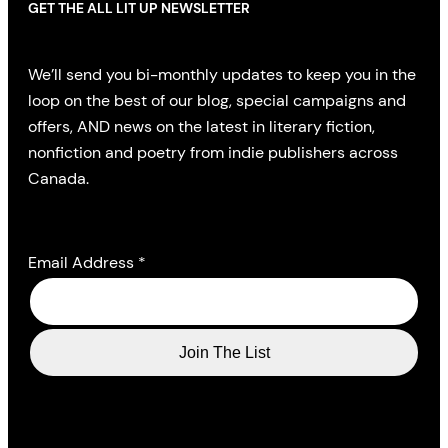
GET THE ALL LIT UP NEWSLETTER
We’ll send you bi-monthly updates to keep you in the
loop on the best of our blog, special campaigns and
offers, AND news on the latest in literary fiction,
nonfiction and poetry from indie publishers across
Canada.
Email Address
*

* * *

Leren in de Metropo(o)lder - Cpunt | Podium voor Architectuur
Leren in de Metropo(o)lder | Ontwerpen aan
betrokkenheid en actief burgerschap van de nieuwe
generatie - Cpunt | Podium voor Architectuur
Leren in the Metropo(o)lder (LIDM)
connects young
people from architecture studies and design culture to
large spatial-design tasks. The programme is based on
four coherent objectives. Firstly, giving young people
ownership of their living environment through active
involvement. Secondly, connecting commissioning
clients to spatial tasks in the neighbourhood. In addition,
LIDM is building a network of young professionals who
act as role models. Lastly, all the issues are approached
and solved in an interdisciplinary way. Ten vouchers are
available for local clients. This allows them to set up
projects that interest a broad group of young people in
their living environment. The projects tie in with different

==

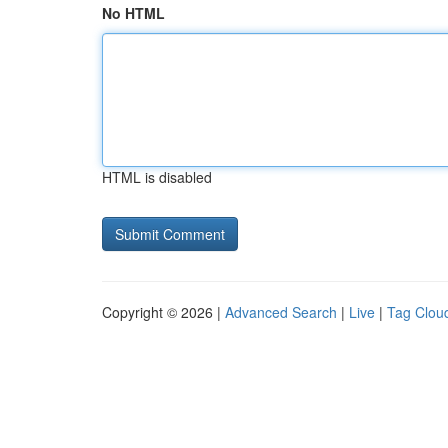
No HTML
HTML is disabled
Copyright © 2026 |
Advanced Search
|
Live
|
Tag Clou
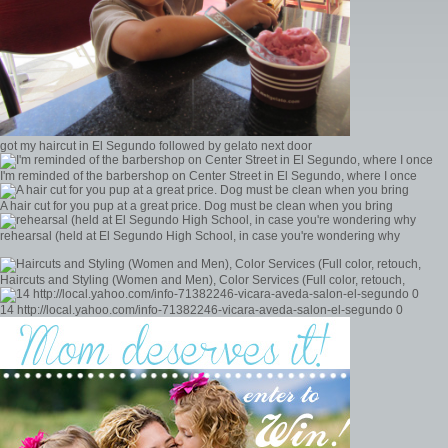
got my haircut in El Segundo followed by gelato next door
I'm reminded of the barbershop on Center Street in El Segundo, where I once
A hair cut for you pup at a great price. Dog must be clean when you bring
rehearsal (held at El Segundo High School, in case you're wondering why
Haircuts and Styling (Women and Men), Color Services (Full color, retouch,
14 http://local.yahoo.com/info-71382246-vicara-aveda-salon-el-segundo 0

== TASK REQUIREMENTS ==
Please retype the lines between the line holding "got my haircut" and the line holding "rehearsal (held at", inclusive.

== RESPONSE AREA ==
got my haircut in El Segundo followed by gelato next door
I'm reminded of the barbershop on Center Street in El Segundo, where I once
A hair cut for you pup at a great price. Dog must be clean when you bring
rehearsal (held at El Segundo High School, in case you're wondering why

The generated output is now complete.